Die Sänger haben es nicht einfach. Sie stehen auf schmalstem Podest, müssen immer exakt in die richtige Richtung schauen und deuten, sich präzise bewegen und diese Bewegungen auch noch als übertrieben groß erscheinen lassen. Wir befinden uns ja im Stummfilm. Und so fantastisch die Sänger der Rheinoper das machen – hier werden dann doch die theatralischen Grenzen der gewählten Ästhetik spürbar. Die erzwungene Statik lähmt zwangsläufig das Spieltemperament. Gerade den jungen Figuren wünscht man die Möglichkeit, ihre Haltungen und Gefühle auch durch Bewegung im Raum, durch intensive Körperlichkeit ausdrücken zu können. So erfreut man sich an der fantasiereichen, überbordenden, multistilistischen Bilderflut – und natürlich an Mozarts Musik.

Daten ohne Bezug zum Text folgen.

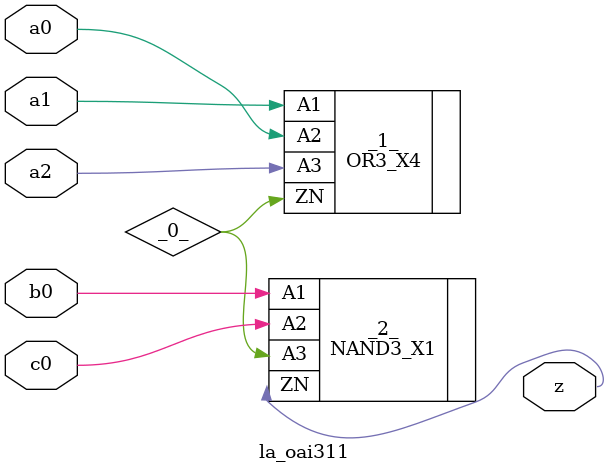
<source format=v>

/* Generated by Yosys 0.37 (git sha1 a5c7f69ed, clang 14.0.0-1ubuntu1.1 -fPIC -Os) */

module la_oai311(a0, a1, a2, b0, c0, z);
  wire _0_;
  input a0;
  wire a0;
  input a1;
  wire a1;
  input a2;
  wire a2;
  input b0;
  wire b0;
  input c0;
  wire c0;
  output z;
  wire z;
  OR3_X4 _1_ (
    .A1(a1),
    .A2(a0),
    .A3(a2),
    .ZN(_0_)
  );
  NAND3_X1 _2_ (
    .A1(b0),
    .A2(c0),
    .A3(_0_),
    .ZN(z)
  );
endmodule

</source>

Axel Kober sorgt für ein erfrischend leichtfüßiges, wenn auch nicht immer homogenes Klangbild mit herausstechenden, auf die Romantik vorausweisenden ,Aufrauschern‘, am lautesten in der Geharnischten-Szene. Der Chor trumpft entspannt auf. Fast ausschließlich Hocherfreuliches bei den Solisten. Heidi Elisabeth Meier ist eine fantastisch geläufige, textverständliche Königin der Nacht mit wunderschönem Timbre. Ihr Gegenpart Sarastro ist Thorsten Grümbel, der artikulations- und tiefenstark auch den leider unsichtbaren Sprecher ‚erledigt‘. Wunderbar Jussi Myllys und Anke Krabbe als Liebespaar, anrührend vor allem in seinem ‚Galgenmonolog‘ der Papageno von Richard Sveda. Alle drei singen bewundernswert wortverständlich, was auch für den als Nosferatu gewandeten sehr präsenten Monostatos von Johannes Preißinger, die charmante Papagena der Luiza Fatyol und die Geharnischten Bruce Rankin und David Jerusalem gilt. Die dünne Höhe und schwankende Intonation der drei Knaben gehört zu einer Zauberflöte irgendwie dazu. Bei den drei Damen allerdings, die Sylvia Hamvasi, Marta Márquez und Katarzyna Kuncio wunderbar spielen, versteht man kaum ein Wort, was zumindest die mit dem Rezensenten die Vorstellung besuchende Kinderschar in Ratlosigkeit stürzte.